Cara Mengembalikan Makna Bahagia
🌱 1. Sadari Bahwa Media Sosial adalah Kurasi
Apa yang kamu lihat bukan realita penuh, melainkan versi yang telah dipilih.
📵 2. Batasi Konsumsi, Bukan Sekadar Waktu
Lebih penting memilih konten yang sehat daripada sekadar mengurangi durasi.
🧠 3. Bangun Standar Bahagia Sendiri
Tentukan kebahagiaan berdasarkan nilai pribadi, bukan tren digital.
🤝 4. Kembali ke Koneksi Nyata
Hubungan nyata memberikan kepuasan emosional yang tidak bisa digantikan layar.
💬 5. Jujur pada Diri Sendiri
Tidak semua hari harus terlihat bahagia—dan itu tidak apa-apa.
Penutup: Antara Realita dan Ilusi
Standar bahagia di media sosial adalah kombinasi antara realita dan konstruksi digital.
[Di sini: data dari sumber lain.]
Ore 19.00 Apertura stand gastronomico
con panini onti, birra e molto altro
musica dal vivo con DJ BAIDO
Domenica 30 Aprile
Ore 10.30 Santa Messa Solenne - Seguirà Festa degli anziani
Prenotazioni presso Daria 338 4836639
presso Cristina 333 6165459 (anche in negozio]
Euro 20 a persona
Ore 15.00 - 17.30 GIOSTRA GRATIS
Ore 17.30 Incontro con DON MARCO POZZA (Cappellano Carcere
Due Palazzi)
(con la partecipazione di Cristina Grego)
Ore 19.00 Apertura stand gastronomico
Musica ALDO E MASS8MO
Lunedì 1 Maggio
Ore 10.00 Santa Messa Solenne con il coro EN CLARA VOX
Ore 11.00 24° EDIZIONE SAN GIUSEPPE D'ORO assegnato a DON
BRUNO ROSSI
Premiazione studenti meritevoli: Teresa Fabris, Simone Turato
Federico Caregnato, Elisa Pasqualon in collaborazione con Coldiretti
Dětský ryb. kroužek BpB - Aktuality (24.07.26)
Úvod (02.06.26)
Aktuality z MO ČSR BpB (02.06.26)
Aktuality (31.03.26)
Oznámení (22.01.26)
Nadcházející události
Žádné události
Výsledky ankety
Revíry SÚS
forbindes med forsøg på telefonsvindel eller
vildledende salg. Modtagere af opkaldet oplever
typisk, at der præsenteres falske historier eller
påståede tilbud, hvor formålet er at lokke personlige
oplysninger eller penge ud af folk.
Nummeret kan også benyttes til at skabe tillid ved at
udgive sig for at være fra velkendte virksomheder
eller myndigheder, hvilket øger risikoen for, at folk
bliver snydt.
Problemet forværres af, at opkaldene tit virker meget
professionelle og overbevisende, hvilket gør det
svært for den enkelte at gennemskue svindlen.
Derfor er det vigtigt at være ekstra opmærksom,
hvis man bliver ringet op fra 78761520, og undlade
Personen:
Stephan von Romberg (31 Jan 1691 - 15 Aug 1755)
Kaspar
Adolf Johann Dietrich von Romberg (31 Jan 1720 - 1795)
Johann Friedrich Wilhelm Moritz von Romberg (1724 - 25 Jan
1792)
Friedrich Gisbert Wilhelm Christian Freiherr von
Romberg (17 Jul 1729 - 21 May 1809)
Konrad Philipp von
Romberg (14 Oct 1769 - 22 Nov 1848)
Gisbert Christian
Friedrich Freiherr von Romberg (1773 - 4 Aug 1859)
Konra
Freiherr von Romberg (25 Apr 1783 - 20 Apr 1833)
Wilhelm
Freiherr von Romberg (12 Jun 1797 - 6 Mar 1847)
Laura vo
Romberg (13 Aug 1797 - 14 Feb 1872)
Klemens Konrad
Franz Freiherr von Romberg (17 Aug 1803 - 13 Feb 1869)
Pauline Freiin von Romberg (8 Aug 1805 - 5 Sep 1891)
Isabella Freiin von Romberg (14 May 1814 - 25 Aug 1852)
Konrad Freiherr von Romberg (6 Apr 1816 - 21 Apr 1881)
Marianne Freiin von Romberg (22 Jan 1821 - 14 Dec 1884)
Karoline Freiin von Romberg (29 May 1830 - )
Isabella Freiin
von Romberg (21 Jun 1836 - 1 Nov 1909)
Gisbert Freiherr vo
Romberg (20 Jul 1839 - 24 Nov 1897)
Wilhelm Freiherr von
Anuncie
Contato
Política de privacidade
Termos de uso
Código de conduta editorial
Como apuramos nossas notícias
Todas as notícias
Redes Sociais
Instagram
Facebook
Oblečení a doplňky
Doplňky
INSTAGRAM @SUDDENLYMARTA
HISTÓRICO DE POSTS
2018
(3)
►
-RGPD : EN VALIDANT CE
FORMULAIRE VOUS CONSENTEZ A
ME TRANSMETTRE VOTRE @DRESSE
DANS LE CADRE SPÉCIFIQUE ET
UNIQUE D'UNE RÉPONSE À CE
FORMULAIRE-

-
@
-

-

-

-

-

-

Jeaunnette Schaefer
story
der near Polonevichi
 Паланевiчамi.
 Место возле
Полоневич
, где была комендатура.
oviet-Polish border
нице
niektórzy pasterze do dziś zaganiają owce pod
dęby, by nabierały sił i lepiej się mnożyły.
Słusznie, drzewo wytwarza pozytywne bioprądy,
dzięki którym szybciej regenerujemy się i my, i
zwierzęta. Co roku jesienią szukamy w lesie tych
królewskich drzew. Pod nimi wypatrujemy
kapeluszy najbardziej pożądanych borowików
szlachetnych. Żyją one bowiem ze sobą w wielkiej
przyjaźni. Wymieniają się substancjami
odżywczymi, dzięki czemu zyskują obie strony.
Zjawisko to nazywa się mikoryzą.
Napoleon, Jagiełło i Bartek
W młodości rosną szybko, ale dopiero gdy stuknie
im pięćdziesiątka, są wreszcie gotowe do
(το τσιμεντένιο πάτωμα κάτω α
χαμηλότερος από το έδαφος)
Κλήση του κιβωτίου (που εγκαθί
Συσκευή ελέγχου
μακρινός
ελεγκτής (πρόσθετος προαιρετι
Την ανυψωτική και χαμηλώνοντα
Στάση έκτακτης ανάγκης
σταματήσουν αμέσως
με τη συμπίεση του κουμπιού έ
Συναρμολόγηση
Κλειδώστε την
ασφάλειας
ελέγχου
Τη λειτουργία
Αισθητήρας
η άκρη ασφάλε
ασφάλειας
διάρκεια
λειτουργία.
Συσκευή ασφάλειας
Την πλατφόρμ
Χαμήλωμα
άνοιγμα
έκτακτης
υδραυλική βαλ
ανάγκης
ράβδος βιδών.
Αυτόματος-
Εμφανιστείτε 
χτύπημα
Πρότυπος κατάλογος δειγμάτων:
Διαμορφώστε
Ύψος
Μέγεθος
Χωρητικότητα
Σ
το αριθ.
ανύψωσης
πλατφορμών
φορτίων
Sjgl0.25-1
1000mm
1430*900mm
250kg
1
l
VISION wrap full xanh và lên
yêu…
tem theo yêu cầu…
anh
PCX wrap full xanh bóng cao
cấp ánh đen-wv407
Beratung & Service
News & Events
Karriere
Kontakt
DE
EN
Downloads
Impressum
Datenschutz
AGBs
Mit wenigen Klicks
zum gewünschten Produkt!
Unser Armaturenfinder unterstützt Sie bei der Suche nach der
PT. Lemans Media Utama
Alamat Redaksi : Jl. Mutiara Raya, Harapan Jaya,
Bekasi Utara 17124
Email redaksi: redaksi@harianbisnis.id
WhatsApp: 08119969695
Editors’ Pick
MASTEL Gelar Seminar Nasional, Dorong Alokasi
Ia tidak sepenuhnya palsu, tetapi juga tidak sepenuhnya nyata. Algoritma mungkin membentuk apa yang kita lihat, tetapi kita tetap punya kendali atas bagaimana kita menafsirkannya.
Pada akhirnya, kebahagiaan bukan tentang apa yang terlihat di layar— melainkan tentang apa yang benar-benar dirasakan ketika layar itu dimatikan.